By Maricar Cinco
SILANG, Cavite – Juan Marquez and wife Celia are not ashamed to call themselves “mag-uuling” (charcoal maker) and “basurero” (garbage collector).
The work they do, they say, brings in the cash.
But being a long-time environmentalist, Marquez believes that recycling agricultural wastes, particularly coconut that is abundant in Cavite, helps “minimize [harmful] impact on the environment.”
In 2006, Marquez was joined by fellow Rotarians in Silang town to put up 1M (culled from his initials – Juan Marquez) Agro-fuel Development Ventures Inc.
Due to his work on charcoal production from coconut wastes, with the assistance of Ecosystems Research and Development Bureau in Los Baños, Laguna, Marquez in 2007 was named one of 10 winners in research and development by the Philippine Business in Development, the local counterpart of The Netherlands-based non-government organization Business in Development.
Charcoal production
Both active in the town’s waste management program, Marquez and his wife were alarmed in 1996 when they learned that coconut wastes made up 60 percent of the biodegradable trash generated in Silang.
“These were disposed in creeks that clogged canals and caused floods,” says Celia.
It also takes years before coconut waste decomposes.
Turning the problem to an advantage, the couple collected the husks and shells of coconut from traders in Silang and later, from nearby towns. They received 10 to 15 tons of coconut wastes at their plant each day.
Marquez describes the procedure to recycle the wastes: The coconut husks must be dry, with only 30 percent of moisture, before they are charred in the kilns for three days. Later, the charcoal is cooled down for two days, ground, and finally molded into briquettes.
Marquez has also devised condensing pipes that trap and condense the smoke emitted from the kilns. The vapor is condensed into another byproduct – “pyroligenous acid” or liquid smoke.
The plant has 10 kilns, each capable of producing 500 kilos of coal and about 500 liters of liquid smoke per production.
Cheaper, safer
Coconut charcoal is found to have higher heating value. It is smokeless and odorless as compared with wood charcoal, Marquez says, adding that it is three times hotter.

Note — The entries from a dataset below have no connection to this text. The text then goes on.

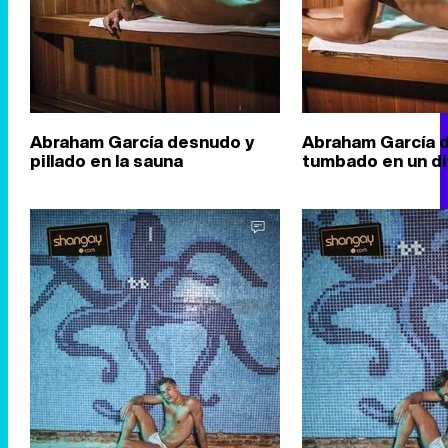
Abraham García desnudo y
Abraham García 
pillado en la sauna
tumbado en un d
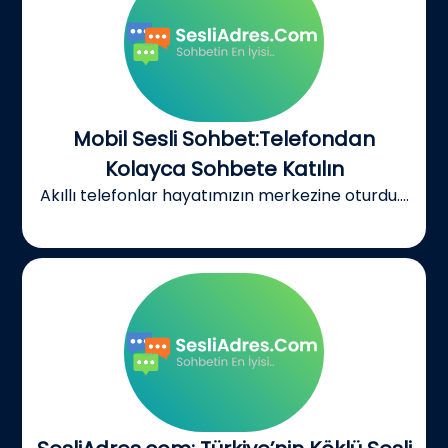
Mobil Sesli Sohbet:Telefondan
Kolayca Sohbete Katılın
Akıllı telefonlar hayatımızın merkezine oturdu....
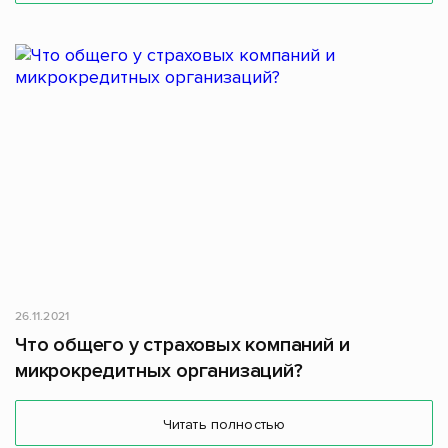
26.11.2021
Что общего у страховых компаний и
микрокредитных организаций?
Читать полностью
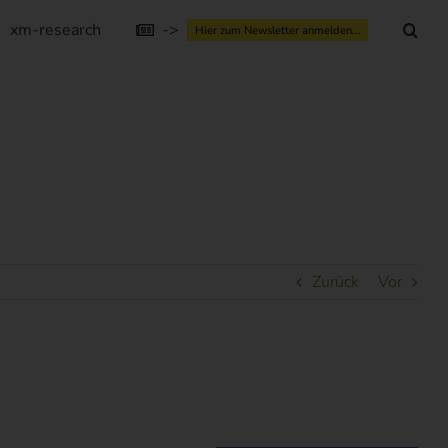
xm-research
->
Hier zum Newsletter anmelden...
Zurück
Vor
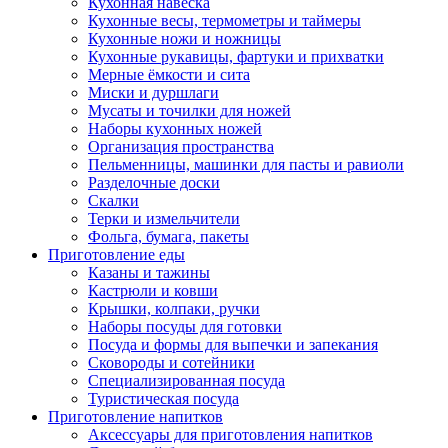
Кухонная навеска
Кухонные весы, термометры и таймеры
Кухонные ножи и ножницы
Кухонные рукавицы, фартуки и прихватки
Мерные ёмкости и сита
Миски и дуршлаги
Мусаты и точилки для ножей
Наборы кухонных ножей
Организация пространства
Пельменницы, машинки для пасты и равиоли
Разделочные доски
Скалки
Терки и измельчители
Фольга, бумага, пакеты
Приготовление еды
Казаны и тажины
Кастрюли и ковши
Крышки, колпаки, ручки
Наборы посуды для готовки
Посуда и формы для выпечки и запекания
Сковороды и сотейники
Специализированная посуда
Туристическая посуда
Приготовление напитков
Аксессуары для приготовления напитков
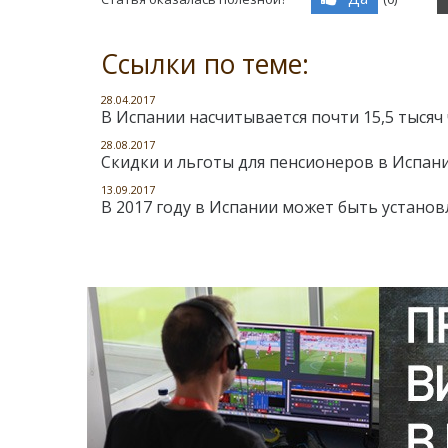
Ссылки по теме:
28.04.2017
В Испании насчитывается почти 15,5 тысяч
28.08.2017
Скидки и льготы для пенсионеров в Испан
13.09.2017
В 2017 году в Испании может быть устано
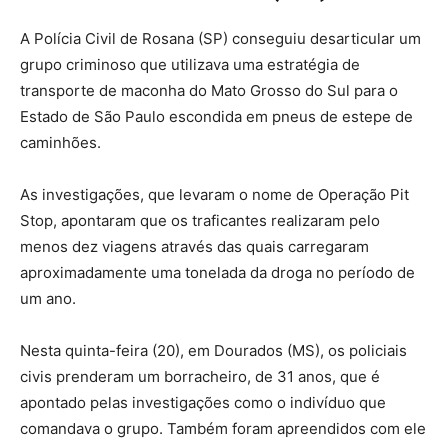
A Polícia Civil de Rosana (SP) conseguiu desarticular um
grupo criminoso que utilizava uma estratégia de
transporte de maconha do Mato Grosso do Sul para o
Estado de São Paulo escondida em pneus de estepe de
caminhões.
As investigações, que levaram o nome de Operação Pit
Stop, apontaram que os traficantes realizaram pelo
menos dez viagens através das quais carregaram
aproximadamente uma tonelada da droga no período de
um ano.
Nesta quinta-feira (20), em Dourados (MS), os policiais
civis prenderam um borracheiro, de 31 anos, que é
apontado pelas investigações como o indivíduo que
comandava o grupo. Também foram apreendidos com ele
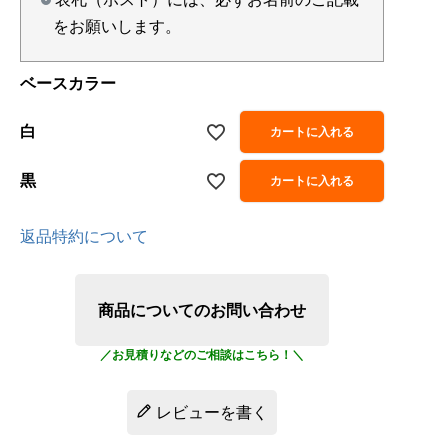
をお願いします。
ベースカラー
白
カートに入れる
黒
カートに入れる
返品特約について
商品についてのお問い合わせ
レビューを書く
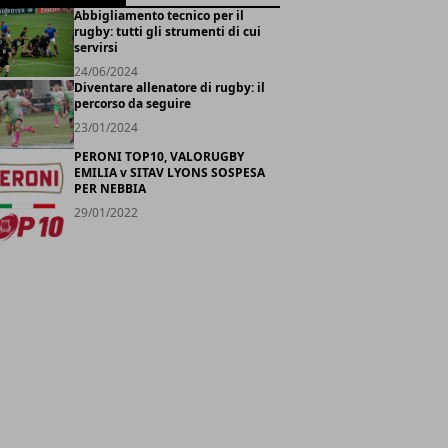
Abbigliamento tecnico per il
rugby: tutti gli strumenti di cui
servirsi
24/06/2024
Diventare allenatore di rugby: il
percorso da seguire
23/01/2024
PERONI TOP10, VALORUGBY
EMILIA v SITAV LYONS SOSPESA
PER NEBBIA
29/01/2022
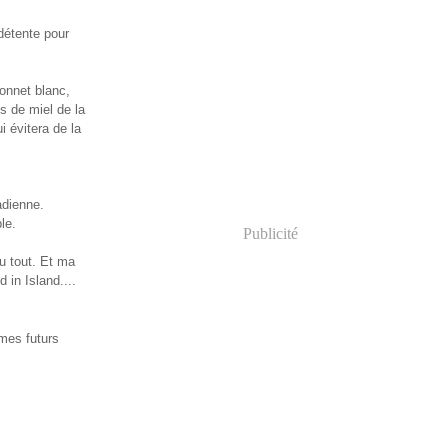
 détente pour
bonnet blanc,
s de miel de la
i évitera de la
adienne.
le.
Publicité
u tout. Et ma
 in Island....
mes futurs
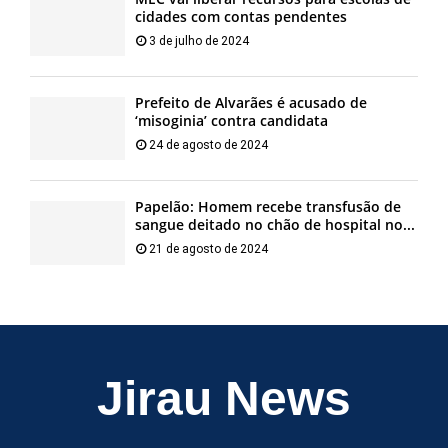
cidades com contas pendentes
3 de julho de 2024
Prefeito de Alvarães é acusado de
‘misoginia’ contra candidata
24 de agosto de 2024
Papelão: Homem recebe transfusão de
sangue deitado no chão de hospital no...
21 de agosto de 2024
Jirau News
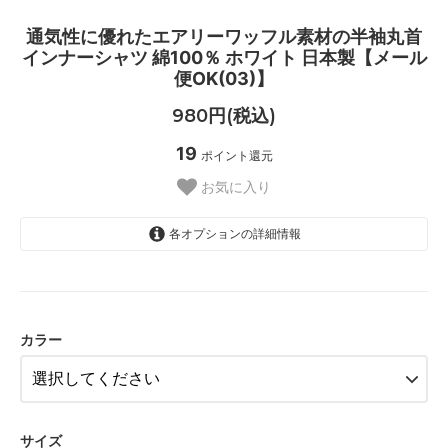
通気性に優れたエアリーワッフル素材の半袖丸首
インナーシャツ 綿100％ ホワイト 日本製【メール
便OK(03)】
980円(税込)
19
ポイント還元
お気に入り
各オプションの詳細情報
ホワイト【__S-W__】
ベージュ【__S-BE__】
カラー
グレー【__S-GR__】
ホワイト【__S-W__】
ベージュ【__S-BE__】
サイズ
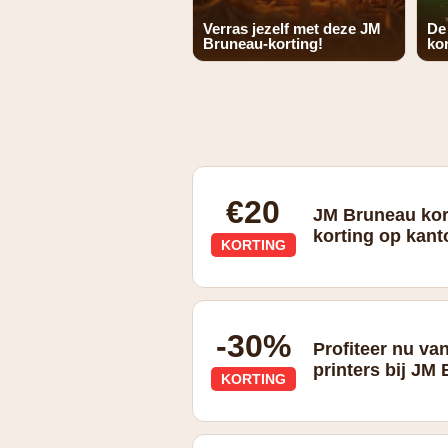
Verras jezelf met deze JM
De
Bruneau-korting!
kor
€20
JM Bruneau kor
korting op kant
KORTING
-30%
Profiteer nu va
printers bij JM
KORTING
-30% korting op Epson printer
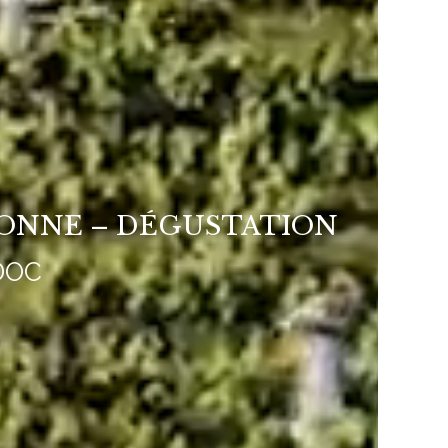
RONNE – DÉGUSTATION
DOC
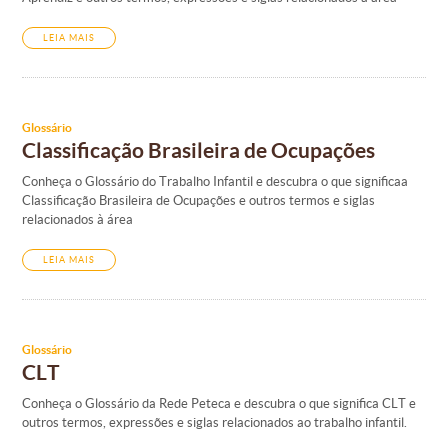
LEIA MAIS
Glossário
Classificação Brasileira de Ocupações
Conheça o Glossário do Trabalho Infantil e descubra o que significaa
Classificação Brasileira de Ocupações e outros termos e siglas
relacionados à área
LEIA MAIS
Glossário
CLT
Conheça o Glossário da Rede Peteca e descubra o que significa CLT e
outros termos, expressões e siglas relacionados ao trabalho infantil.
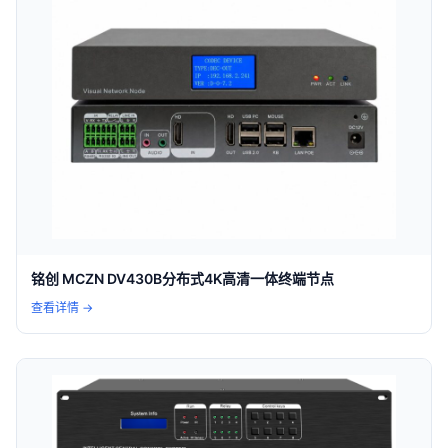
铭创 MCZN DV430B分布式4K高清一体终端节点
查看详情 →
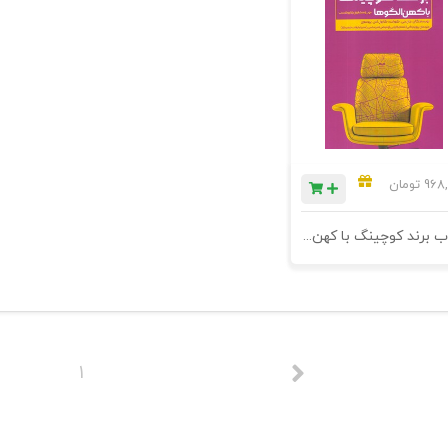
968,
تومان
کتاب برند کوچینگ با کهن الگوها - ویژ مشاوران کارو کسب
1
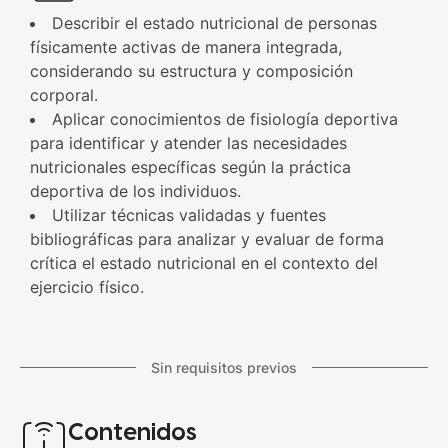
Describir el estado nutricional de personas
físicamente activas de manera integrada,
considerando su estructura y composición
corporal.
Aplicar conocimientos de fisiología deportiva
para identificar y atender las necesidades
nutricionales específicas según la práctica
deportiva de los individuos.
Utilizar técnicas validadas y fuentes
bibliográficas para analizar y evaluar de forma
crítica el estado nutricional en el contexto del
ejercicio físico.
Sin requisitos previos
Contenidos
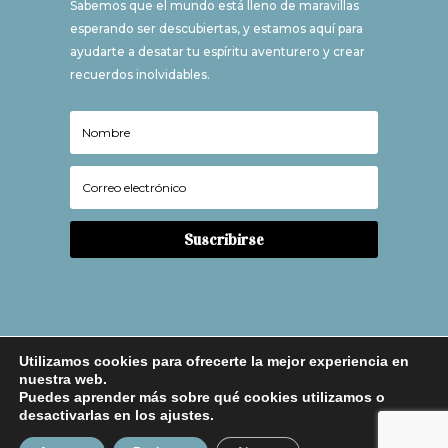
Sabemos que el mundo está lleno de maravillas
esperando ser descubiertas, y estamos aquí para
ayudarte a desatar tu espíritu aventurero y crear
recuerdos inolvidables.
Suscribirse
Utilizamos cookies para ofrecerte la mejor experiencia en
nuestra web.
Puedes aprender más sobre qué cookies utilizamos o
desactivarlas en los ajustes.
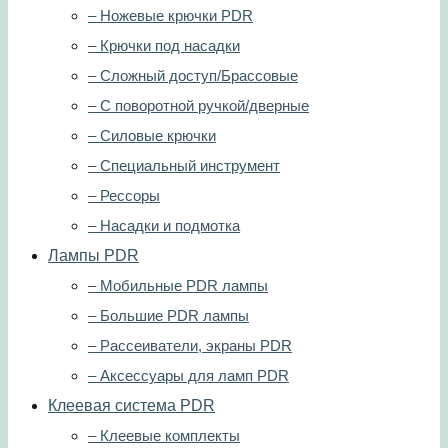
– Ножевые крючки PDR
– Крючки под насадки
– Сложный доступ/Брассовые
– С поворотной ручкой/дверные
– Силовые крючки
– Специальный инструмент
– Рессоры
– Насадки и подмотка
Лампы PDR
– Мобильные PDR лампы
– Большие PDR лампы
– Рассеиватели, экраны PDR
– Аксессуары для ламп PDR
Клеевая система PDR
– Клеевые комплекты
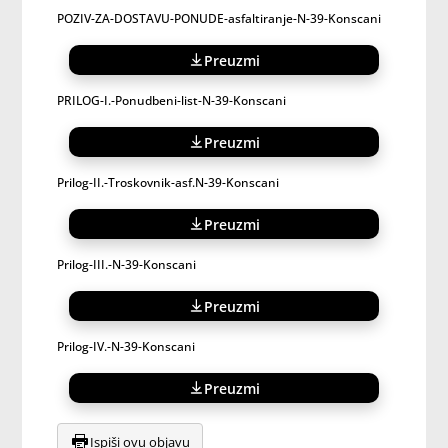
POZIV-ZA-DOSTAVU-PONUDE-asfaltiranje-N-39-Konscani
Preuzmi
PRILOG-I.-Ponudbeni-list-N-39-Konscani
Preuzmi
Prilog-II.-Troskovnik-asf.N-39-Konscani
Preuzmi
Prilog-III.-N-39-Konscani
Preuzmi
Prilog-IV.-N-39-Konscani
Preuzmi
Ispiši ovu objavu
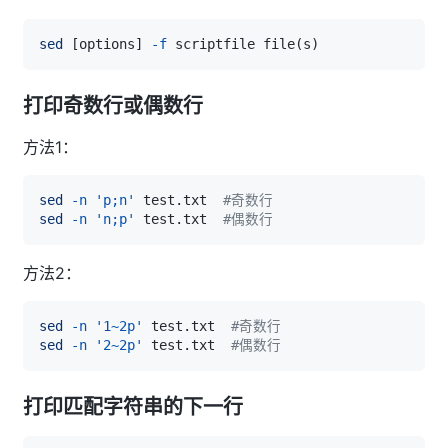
sed
[
options
]
-f
 scriptfile file
(
s
)
打印奇数行或偶数行
方法1：
sed
-n
'p;n'
 test.txt  
#奇数行
sed
-n
'n;p'
 test.txt  
#偶数行
方法2：
sed
-n
'1~2p'
 test.txt  
#奇数行
sed
-n
'2~2p'
 test.txt  
#偶数行
打印匹配字符串的下一行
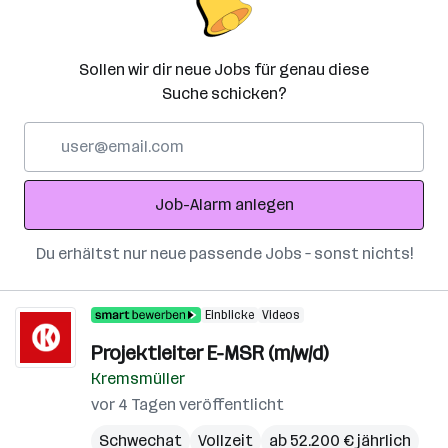
Sollen wir dir neue Jobs für genau diese
Suche schicken?
E-
Mail-
Adresse
Job-Alarm anlegen
Du erhältst nur neue passende Jobs – sonst nichts!
Einblicke
Videos
Projektleiter E-MSR (m/w/d)
Kremsmüller
vor 4 Tagen veröffentlicht
Schwechat
Vollzeit
ab 52.200 € jährlich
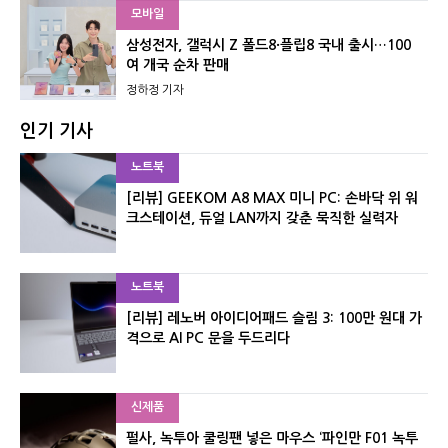
모바일
삼성전자, 갤럭시 Z 폴드8·플립8 국내 출시…100
여 개국 순차 판매
정하정 기자
인기 기사
노트북
[리뷰] GEEKOM A8 MAX 미니 PC: 손바닥 위 워
크스테이션, 듀얼 LAN까지 갖춘 묵직한 실력자
노트북
[리뷰] 레노버 아이디어패드 슬림 3: 100만 원대 가
격으로 AI PC 문을 두드리다
신제품
펄사, 녹투아 쿨링팬 넣은 마우스 ‘파인만 F01 녹투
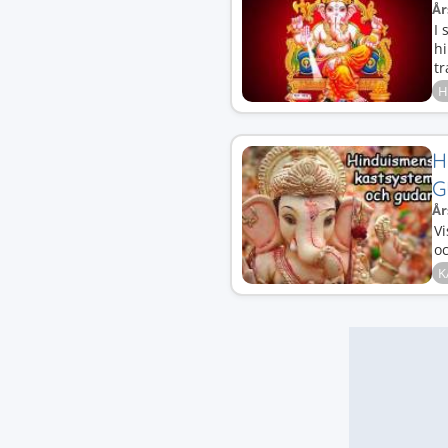
År
I 
h
tr
H
H
G
År
V
o
K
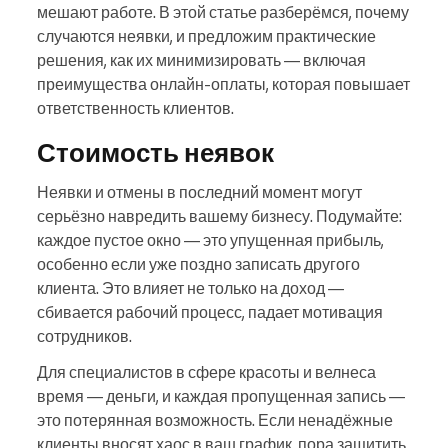
мешают работе. В этой статье разберёмся, почему
случаются неявки, и предложим практические
решения, как их минимизировать — включая
преимущества онлайн-оплаты, которая повышает
ответственность клиентов.
Стоимость неявок
Неявки и отмены в последний момент могут
серьёзно навредить вашему бизнесу. Подумайте:
каждое пустое окно — это упущенная прибыль,
особенно если уже поздно записать другого
клиента. Это влияет не только на доход —
сбивается рабочий процесс, падает мотивация
сотрудников.
Для специалистов в сфере красоты и велнеса
время — деньги, и каждая пропущенная запись —
это потерянная возможность. Если ненадёжные
клиенты вносят хаос в ваш график, пора защитить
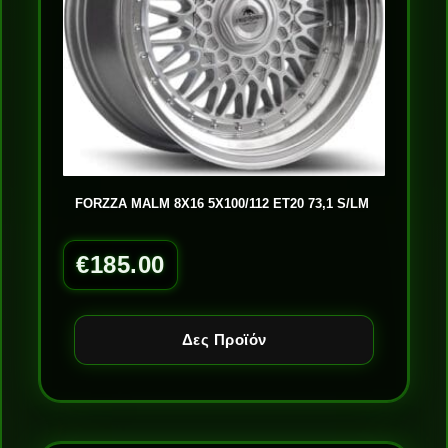
FORZZA MALM 8X16 5X100/112 ET20 73,1 S/LM
€
185.00
Δες Προϊόν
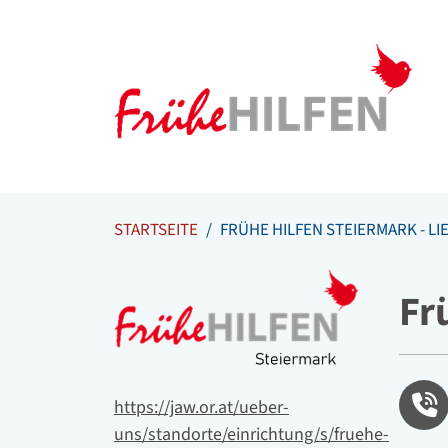
Meta Navigation
Zum Inhalt springen
Zur Navigation springen
STARTSEITE
FRÜHE HILFEN STEIERMARK - LI
Logo
Fr
Tele
Website
https://jaw.or.at/ueber-
uns/standorte/einrichtung/s/fruehe-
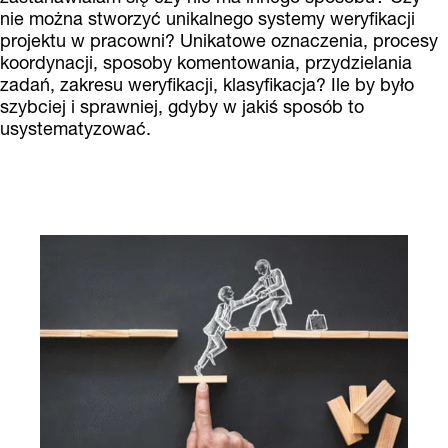
nie można stworzyć unikalnego systemy weryfikacji
projektu w pracowni? Unikatowe oznaczenia, procesy
koordynacji, sposoby komentowania, przydzielania
zadań, zakresu weryfikacji, klasyfikacja? Ile by było
szybciej i sprawniej, gdyby w jakiś sposób to
usystematyzować.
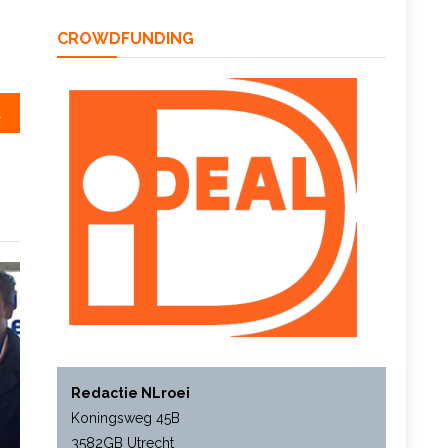
CROWDFUNDING
te water
Redactie NLroei
Koningsweg 45B
3582GB Utrecht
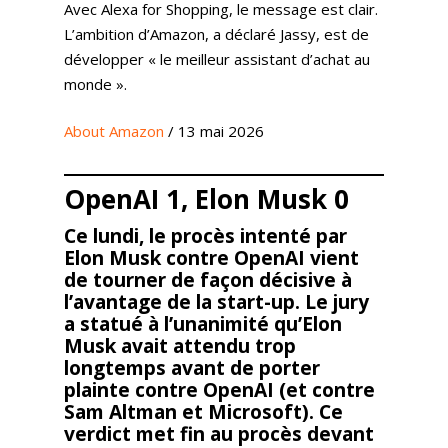
Avec Alexa for Shopping, le message est clair.
L’ambition d’Amazon, a déclaré Jassy, ​​est de
développer « le meilleur assistant d’achat au
monde ».
About Amazon
/ 13 mai 2026
OpenAI 1, Elon Musk 0
Ce lundi, le procès intenté par
Elon Musk contre OpenAI vient
de tourner de façon décisive à
l’avantage de la start-up. Le jury
a statué à l’unanimité qu’Elon
Musk avait attendu trop
longtemps avant de porter
plainte contre OpenAI (et contre
Sam Altman et Microsoft). Ce
verdict met fin au procès devant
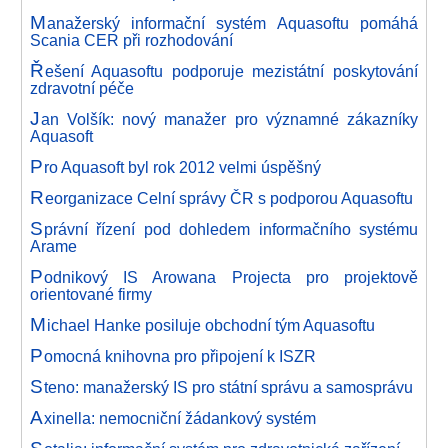
M
anažerský informační systém Aquasoftu pomáhá
Scania CER při rozhodování
Ř
ešení Aquasoftu podporuje mezistátní poskytování
zdravotní péče
J
an Volšík: nový manažer pro významné zákazníky
Aquasoft
P
ro Aquasoft byl rok 2012 velmi úspěšný
R
eorganizace Celní správy ČR s podporou Aquasoftu
S
právní řízení pod dohledem informačního systému
Arame
P
odnikový IS Arowana Projecta pro projektově
orientované firmy
M
ichael Hanke posiluje obchodní tým Aquasoftu
P
omocná knihovna pro připojení k ISZR
S
teno: manažerský IS pro státní správu a samosprávu
A
xinella: nemocniční žádankový systém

“Eight pieces of briquettes could be used for two hours of cooking. A kilo [of charcoal] may be used to grill five kilos of pork meat and two bangus [milkfish]. We’ve tried that,” he says.
1M supplies coconut charcoal to poultry growers in Manila and Cavite. Most poultry raisers use liquefied petroleum gas. But a ton of charcoal can be used in a poultry farm of 30,000 heads of chicken, enabling growers to cut down on fuel expenses.
Liquid smoke, on the other hand, may be used as insect and pest repellent, odor eliminator and disinfectant. 1M supplies liquid smoke to farmers, factories and hospital waste treatment facilities.
Vic Marasigan of KLT Fruits Inc. in Dasmariñas City says he uses liquid smoke to remove odor from the factory’s fruit wastes.
“We [also] tried spraying it [at] a passion fruit plantation, and insect infestation was reduced,” he says.
Also known as “wood vinegar,” the refined liquid smoke has medicinal uses – it may be applied to disinfect open wounds and cure arthritis.
The Department of Agriculture Cavite office has also tested liquid smoke in vegetable plantations.
1M’s pack of 30 briquettes, equivalent to a kilo, costs P19. It is also sold per sack – about five kilos – to poultry growers for P90. The liquid smoke, branded as Norture Liquid Smoke, is sold for P120 per liter.
Replication
With coconut wastes as their primary material, the couple worries about the depleting coconut plantations in the town.
“In 10 years, coconut plantations could be gone and converted into subdivisions. We just have to replant and replace the losses,” says Celia.
But Marquez says they can also use mango wastes, pineapple stalks or skin of durian to produce charcoal, depending on presence of the crops in certain regions.
He says he is willing to transfer the technology and begin the charcoal industry in other communities.
“There is a high demand for coal. We are being required two container vans of coal per month,” he says.
He says that 1M is now considering prospects of exporting its products abroad.